## Direction
Copy every line of the records below word for word, changing nothing.

## Materials provided
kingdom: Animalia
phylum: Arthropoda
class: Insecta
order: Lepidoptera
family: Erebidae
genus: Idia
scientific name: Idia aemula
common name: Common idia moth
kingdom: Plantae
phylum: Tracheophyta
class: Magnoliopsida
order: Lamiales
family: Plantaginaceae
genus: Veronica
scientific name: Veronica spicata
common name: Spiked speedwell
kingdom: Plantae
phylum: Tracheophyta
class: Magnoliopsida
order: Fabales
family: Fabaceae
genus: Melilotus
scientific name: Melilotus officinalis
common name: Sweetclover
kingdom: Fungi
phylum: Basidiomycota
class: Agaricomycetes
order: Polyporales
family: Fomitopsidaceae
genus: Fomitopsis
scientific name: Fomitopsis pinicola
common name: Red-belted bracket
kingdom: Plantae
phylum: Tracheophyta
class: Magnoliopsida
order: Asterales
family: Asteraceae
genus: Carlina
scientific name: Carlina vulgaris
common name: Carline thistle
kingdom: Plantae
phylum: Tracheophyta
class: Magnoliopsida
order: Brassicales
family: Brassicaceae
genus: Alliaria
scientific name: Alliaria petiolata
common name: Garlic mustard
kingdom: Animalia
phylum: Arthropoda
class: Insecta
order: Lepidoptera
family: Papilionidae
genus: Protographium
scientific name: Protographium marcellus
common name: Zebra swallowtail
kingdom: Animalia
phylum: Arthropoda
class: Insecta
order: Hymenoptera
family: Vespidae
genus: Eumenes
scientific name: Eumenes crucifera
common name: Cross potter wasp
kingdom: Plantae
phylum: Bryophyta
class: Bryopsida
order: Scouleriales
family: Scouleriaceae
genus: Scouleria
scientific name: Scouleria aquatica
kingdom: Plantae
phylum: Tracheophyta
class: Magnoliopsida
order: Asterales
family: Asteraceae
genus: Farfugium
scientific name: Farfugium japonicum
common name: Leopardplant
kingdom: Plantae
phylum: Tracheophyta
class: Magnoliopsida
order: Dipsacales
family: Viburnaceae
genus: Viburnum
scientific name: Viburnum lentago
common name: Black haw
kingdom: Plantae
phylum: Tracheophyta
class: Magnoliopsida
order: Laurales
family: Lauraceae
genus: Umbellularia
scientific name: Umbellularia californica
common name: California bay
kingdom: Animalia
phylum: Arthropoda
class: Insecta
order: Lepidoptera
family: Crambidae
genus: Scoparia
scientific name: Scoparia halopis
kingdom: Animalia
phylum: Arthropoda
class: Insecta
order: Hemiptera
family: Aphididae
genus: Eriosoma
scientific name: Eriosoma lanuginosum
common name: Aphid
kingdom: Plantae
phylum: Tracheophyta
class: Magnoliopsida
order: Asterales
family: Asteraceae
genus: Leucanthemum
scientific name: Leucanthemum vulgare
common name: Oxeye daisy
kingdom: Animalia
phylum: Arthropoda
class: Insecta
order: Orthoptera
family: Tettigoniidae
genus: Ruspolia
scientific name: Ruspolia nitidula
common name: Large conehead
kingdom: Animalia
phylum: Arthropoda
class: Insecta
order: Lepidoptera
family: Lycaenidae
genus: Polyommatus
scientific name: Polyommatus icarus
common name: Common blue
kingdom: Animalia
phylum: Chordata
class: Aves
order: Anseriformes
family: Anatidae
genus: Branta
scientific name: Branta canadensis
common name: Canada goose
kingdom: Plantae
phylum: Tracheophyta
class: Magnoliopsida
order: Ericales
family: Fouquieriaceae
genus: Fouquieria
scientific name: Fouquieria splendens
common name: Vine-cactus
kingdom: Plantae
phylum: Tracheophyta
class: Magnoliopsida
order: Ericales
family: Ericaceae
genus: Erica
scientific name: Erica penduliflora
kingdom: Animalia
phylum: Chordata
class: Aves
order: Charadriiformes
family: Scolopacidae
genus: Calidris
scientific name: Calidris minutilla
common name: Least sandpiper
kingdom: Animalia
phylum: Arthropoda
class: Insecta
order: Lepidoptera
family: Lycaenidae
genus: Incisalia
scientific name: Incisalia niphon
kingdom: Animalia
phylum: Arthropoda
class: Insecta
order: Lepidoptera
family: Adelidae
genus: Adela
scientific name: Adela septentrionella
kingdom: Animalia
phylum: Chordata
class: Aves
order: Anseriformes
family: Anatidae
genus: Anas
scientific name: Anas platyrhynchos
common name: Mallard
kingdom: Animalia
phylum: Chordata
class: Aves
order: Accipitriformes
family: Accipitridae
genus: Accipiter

## Correct answer
kingdom: Animalia
phylum: Arthropoda
class: Insecta
order: Lepidoptera
family: Erebidae
genus: Idia
scientific name: Idia aemula
common name: Common idia moth
kingdom: Plantae
phylum: Tracheophyta
class: Magnoliopsida
order: Lamiales
family: Plantaginaceae
genus: Veronica
scientific name: Veronica spicata
common name: Spiked speedwell
kingdom: Plantae
phylum: Tracheophyta
class: Magnoliopsida
order: Fabales
family: Fabaceae
genus: Melilotus
scientific name: Melilotus officinalis
common name: Sweetclover
kingdom: Fungi
phylum: Basidiomycota
class: Agaricomycetes
order: Polyporales
family: Fomitopsidaceae
genus: Fomitopsis
scientific name: Fomitopsis pinicola
common name: Red-belted bracket
kingdom: Plantae
phylum: Tracheophyta
class: Magnoliopsida
order: Asterales
family: Asteraceae
genus: Carlina
scientific name: Carlina vulgaris
common name: Carline thistle
kingdom: Plantae
phylum: Tracheophyta
class: Magnoliopsida
order: Brassicales
family: Brassicaceae
genus: Alliaria
scientific name: Alliaria petiolata
common name: Garlic mustard
kingdom: Animalia
phylum: Arthropoda
class: Insecta
order: Lepidoptera
family: Papilionidae
genus: Protographium
scientific name: Protographium marcellus
common name: Zebra swallowtail
kingdom: Animalia
phylum: Arthropoda
class: Insecta
order: Hymenoptera
family: Vespidae
genus: Eumenes
scientific name: Eumenes crucifera
common name: Cross potter wasp
kingdom: Plantae
phylum: Bryophyta
class: Bryopsida
order: Scouleriales
family: Scouleriaceae
genus: Scouleria
scientific name: Scouleria aquatica
kingdom: Plantae
phylum: Tracheophyta
class: Magnoliopsida
order: Asterales
family: Asteraceae
genus: Farfugium
scientific name: Farfugium japonicum
common name: Leopardplant
kingdom: Plantae
phylum: Tracheophyta
class: Magnoliopsida
order: Dipsacales
family: Viburnaceae
genus: Viburnum
scientific name: Viburnum lentago
common name: Black haw
kingdom: Plantae
phylum: Tracheophyta
class: Magnoliopsida
order: Laurales
family: Lauraceae
genus: Umbellularia
scientific name: Umbellularia californica
common name: California bay
kingdom: Animalia
phylum: Arthropoda
class: Insecta
order: Lepidoptera
family: Crambidae
genus: Scoparia
scientific name: Scoparia halopis
kingdom: Animalia
phylum: Arthropoda
class: Insecta
order: Hemiptera
family: Aphididae
genus: Eriosoma
scientific name: Eriosoma lanuginosum
common name: Aphid
kingdom: Plantae
phylum: Tracheophyta
class: Magnoliopsida
order: Asterales
family: Asteraceae
genus: Leucanthemum
scientific name: Leucanthemum vulgare
common name: Oxeye daisy
kingdom: Animalia
phylum: Arthropoda
class: Insecta
order: Orthoptera
family: Tettigoniidae
genus: Ruspolia
scientific name: Ruspolia nitidula
common name: Large conehead
kingdom: Animalia
phylum: Arthropoda
class: Insecta
order: Lepidoptera
family: Lycaenidae
genus: Polyommatus
scientific name: Polyommatus icarus
common name: Common blue
kingdom: Animalia
phylum: Chordata
class: Aves
order: Anseriformes
family: Anatidae
genus: Branta
scientific name: Branta canadensis
common name: Canada goose
kingdom: Plantae
phylum: Tracheophyta
class: Magnoliopsida
order: Ericales
family: Fouquieriaceae
genus: Fouquieria
scientific name: Fouquieria splendens
common name: Vine-cactus
kingdom: Plantae
phylum: Tracheophyta
class: Magnoliopsida
order: Ericales
family: Ericaceae
genus: Erica
scientific name: Erica penduliflora
kingdom: Animalia
phylum: Chordata
class: Aves
order: Charadriiformes
family: Scolopacidae
genus: Calidris
scientific name: Calidris minutilla
common name: Least sandpiper
kingdom: Animalia
phylum: Arthropoda
class: Insecta
order: Lepidoptera
family: Lycaenidae
genus: Incisalia
scientific name: Incisalia niphon
kingdom: Animalia
phylum: Arthropoda
class: Insecta
order: Lepidoptera
family: Adelidae
genus: Adela
scientific name: Adela septentrionella
kingdom: Animalia
phylum: Chordata
class: Aves
order: Anseriformes
family: Anatidae
genus: Anas
scientific name: Anas platyrhynchos
common name: Mallard
kingdom: Animalia
phylum: Chordata
class: Aves
order: Accipitriformes
family: Accipitridae
genus: Accipiter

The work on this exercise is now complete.